# Directions
Which lines of the records contain the word "HoleSize"? Show each of them.

(Hardware design source files)
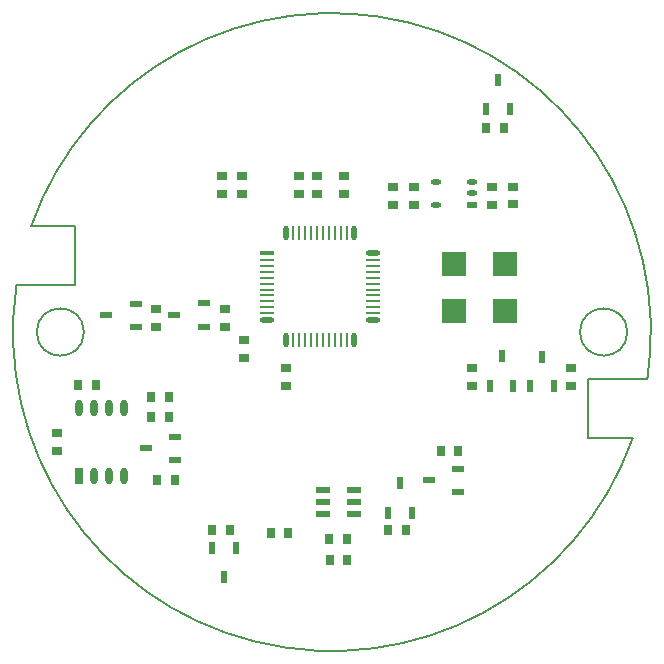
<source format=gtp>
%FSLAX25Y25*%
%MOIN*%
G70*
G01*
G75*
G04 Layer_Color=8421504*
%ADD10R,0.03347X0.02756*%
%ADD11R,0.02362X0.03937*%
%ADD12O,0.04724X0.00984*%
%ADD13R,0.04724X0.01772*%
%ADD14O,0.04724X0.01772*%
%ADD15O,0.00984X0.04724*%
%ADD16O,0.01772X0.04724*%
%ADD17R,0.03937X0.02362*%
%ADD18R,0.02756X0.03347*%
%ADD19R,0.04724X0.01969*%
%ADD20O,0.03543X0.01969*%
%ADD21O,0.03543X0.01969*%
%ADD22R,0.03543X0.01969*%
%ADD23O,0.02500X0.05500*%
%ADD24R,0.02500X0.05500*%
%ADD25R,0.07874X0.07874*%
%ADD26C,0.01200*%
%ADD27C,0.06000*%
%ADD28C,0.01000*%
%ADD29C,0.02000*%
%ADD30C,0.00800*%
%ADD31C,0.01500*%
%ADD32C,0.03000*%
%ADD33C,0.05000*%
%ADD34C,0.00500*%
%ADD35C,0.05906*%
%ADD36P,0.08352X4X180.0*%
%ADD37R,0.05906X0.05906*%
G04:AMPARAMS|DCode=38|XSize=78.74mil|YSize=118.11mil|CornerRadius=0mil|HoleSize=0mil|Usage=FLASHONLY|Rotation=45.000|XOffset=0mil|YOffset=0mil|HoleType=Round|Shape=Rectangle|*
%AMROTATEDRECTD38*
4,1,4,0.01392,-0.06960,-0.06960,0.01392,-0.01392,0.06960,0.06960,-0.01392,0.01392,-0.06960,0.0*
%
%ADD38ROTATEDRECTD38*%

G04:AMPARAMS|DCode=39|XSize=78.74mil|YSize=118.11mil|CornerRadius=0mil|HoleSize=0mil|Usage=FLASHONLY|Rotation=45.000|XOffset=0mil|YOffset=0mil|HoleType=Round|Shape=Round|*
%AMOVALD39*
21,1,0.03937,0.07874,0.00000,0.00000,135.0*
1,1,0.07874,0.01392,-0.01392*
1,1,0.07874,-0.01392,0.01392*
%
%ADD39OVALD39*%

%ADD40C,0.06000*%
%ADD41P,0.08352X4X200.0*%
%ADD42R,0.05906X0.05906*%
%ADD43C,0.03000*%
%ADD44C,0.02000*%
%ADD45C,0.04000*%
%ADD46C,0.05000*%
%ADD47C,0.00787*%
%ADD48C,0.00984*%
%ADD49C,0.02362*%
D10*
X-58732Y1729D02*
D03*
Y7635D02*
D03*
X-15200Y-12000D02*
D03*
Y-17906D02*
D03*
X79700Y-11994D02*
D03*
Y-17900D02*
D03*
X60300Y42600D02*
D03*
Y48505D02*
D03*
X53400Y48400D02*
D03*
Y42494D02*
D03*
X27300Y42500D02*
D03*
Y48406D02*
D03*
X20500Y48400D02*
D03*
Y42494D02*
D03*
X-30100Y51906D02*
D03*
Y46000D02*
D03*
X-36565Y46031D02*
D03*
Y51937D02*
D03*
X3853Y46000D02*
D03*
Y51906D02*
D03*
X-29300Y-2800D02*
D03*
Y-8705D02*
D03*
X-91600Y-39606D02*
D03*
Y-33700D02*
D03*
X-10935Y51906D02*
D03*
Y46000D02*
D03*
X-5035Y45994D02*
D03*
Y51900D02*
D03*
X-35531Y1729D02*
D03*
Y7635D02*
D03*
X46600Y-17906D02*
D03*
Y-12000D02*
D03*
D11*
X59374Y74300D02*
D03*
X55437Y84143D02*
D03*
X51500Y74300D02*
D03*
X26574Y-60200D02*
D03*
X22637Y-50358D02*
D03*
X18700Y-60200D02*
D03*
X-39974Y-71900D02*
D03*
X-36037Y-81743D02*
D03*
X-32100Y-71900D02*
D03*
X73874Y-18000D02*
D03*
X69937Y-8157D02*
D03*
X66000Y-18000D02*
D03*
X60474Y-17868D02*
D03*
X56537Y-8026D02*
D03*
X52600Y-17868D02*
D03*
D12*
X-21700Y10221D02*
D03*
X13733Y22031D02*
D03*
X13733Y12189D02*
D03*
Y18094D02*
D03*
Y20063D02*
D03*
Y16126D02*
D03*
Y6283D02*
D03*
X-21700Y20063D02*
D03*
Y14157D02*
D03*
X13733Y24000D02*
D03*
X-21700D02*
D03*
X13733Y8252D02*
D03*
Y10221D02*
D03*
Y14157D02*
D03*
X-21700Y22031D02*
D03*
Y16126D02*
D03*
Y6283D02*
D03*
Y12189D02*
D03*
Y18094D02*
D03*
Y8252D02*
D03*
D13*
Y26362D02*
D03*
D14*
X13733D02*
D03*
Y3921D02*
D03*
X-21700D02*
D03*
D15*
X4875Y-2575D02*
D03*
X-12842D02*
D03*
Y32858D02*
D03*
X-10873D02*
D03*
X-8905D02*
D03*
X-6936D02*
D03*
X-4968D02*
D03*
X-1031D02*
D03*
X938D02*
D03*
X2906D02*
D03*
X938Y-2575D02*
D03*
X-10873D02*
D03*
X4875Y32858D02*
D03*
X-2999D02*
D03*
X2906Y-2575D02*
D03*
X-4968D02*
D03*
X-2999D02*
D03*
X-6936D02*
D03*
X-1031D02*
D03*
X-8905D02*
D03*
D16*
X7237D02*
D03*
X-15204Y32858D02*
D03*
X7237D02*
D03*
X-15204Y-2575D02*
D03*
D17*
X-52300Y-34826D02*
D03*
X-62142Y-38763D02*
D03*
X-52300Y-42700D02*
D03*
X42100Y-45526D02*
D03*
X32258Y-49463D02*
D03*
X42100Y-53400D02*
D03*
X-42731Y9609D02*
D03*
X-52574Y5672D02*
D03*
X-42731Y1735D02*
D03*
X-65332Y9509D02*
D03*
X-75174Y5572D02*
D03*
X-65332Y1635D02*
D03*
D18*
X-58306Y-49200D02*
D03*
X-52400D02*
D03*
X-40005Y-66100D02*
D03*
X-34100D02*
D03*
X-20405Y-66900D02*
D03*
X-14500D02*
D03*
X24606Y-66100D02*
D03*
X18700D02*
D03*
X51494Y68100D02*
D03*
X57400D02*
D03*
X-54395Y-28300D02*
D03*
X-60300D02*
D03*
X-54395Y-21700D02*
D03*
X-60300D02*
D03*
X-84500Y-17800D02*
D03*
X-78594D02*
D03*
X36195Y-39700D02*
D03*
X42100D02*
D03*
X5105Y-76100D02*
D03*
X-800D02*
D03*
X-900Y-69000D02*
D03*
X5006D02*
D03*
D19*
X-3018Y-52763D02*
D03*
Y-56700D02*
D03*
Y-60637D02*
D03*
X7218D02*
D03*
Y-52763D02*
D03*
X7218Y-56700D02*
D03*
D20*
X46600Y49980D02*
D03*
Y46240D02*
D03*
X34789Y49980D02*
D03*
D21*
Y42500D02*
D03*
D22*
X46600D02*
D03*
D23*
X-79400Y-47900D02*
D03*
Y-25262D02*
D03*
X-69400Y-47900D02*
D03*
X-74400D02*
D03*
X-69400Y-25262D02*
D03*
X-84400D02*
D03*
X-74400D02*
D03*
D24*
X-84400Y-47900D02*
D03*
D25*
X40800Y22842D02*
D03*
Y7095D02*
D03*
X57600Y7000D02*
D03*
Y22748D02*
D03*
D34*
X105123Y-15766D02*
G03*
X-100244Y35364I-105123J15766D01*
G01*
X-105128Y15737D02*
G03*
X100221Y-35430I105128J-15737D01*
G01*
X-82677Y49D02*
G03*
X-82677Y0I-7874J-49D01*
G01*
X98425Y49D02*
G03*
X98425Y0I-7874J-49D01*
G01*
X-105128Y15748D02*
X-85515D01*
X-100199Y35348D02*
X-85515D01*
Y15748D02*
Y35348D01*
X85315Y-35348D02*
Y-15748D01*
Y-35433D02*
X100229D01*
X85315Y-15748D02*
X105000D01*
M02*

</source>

# Response to this exercise
G04:AMPARAMS|DCode=38|XSize=78.74mil|YSize=118.11mil|CornerRadius=0mil|HoleSize=0mil|Usage=FLASHONLY|Rotation=45.000|XOffset=0mil|YOffset=0mil|HoleType=Round|Shape=Rectangle|*
G04:AMPARAMS|DCode=39|XSize=78.74mil|YSize=118.11mil|CornerRadius=0mil|HoleSize=0mil|Usage=FLASHONLY|Rotation=45.000|XOffset=0mil|YOffset=0mil|HoleType=Round|Shape=Round|*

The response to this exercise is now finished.